**REQUIRED ACTION 1:** In the write-up on Alienware Aurora R12 fan control under Linux, which tuned profile is named as the everyday default?
**REQUIRED ACTION 2:** From the write-up on Alienware Aurora R12 fan control, set down the part that opens with the words containing "The profiles" and closes with "the everyday default.".

Alienware Aurora R12 Fan Control and Linux
I run my Alienware Aurora R12 desktop on Arch Linux. Out of the box, Linux doesn’t give you a nice GUI to switch between quiet, balanced, and performance fan/thermal modes like Alienware Command Center does (although badly) on Windows. The good news is that the kernel’s alienware-wmi driver exposes a platform-profile sysfs interface that you can write to, and tuned can automate this based on the active power profile.
I packaged everything up as an AUR-style package: kraaijmakers/alienware-tuned-profiles.
Prerequisites
First, make sure the alienware-wmi module is loaded with the right options. Create /etc/modprobe.d/alienware-wmi.conf:
options alienware-wmi force_platform_profile=1 force_hwmon=1 force_gmode=1
Then regenerate your initramfs:
mkinitcpio -P
This enables the platform-profile sysfs interface at /sys/class/platform-profile/platform-profile-0/profile.
The profiles
The package ships three tuned profiles:
aw-powersave — extends desktop-powersave with the platform profile set to balanced. Good for idle or light workloads where you want quiet fans.
aw-balanced — extends the stock balanced profile with the platform profile set to balanced. Conservative CPU governor with moderate power and thermal limits. This is the everyday default.

**STORED DATA:**

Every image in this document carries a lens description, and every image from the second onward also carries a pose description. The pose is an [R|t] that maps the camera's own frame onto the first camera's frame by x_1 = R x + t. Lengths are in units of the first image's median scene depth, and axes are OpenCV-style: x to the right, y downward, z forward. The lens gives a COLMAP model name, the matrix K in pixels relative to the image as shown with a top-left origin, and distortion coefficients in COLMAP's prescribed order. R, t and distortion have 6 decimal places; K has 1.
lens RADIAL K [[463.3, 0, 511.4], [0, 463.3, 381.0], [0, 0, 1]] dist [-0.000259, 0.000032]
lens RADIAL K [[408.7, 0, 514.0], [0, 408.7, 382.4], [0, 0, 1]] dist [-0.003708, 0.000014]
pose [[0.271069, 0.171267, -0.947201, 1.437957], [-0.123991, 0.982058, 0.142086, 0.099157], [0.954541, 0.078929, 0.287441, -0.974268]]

**ANSWER SPACE 1:** aw-balanced

**ANSWER SPACE 2:**
The profiles
The package ships three tuned profiles:
aw-powersave — extends desktop-powersave with the platform profile set to balanced. Good for idle or light workloads where you want quiet fans.
aw-balanced — extends the stock balanced profile with the platform profile set to balanced. Conservative CPU governor with moderate power and thermal limits. This is the everyday default.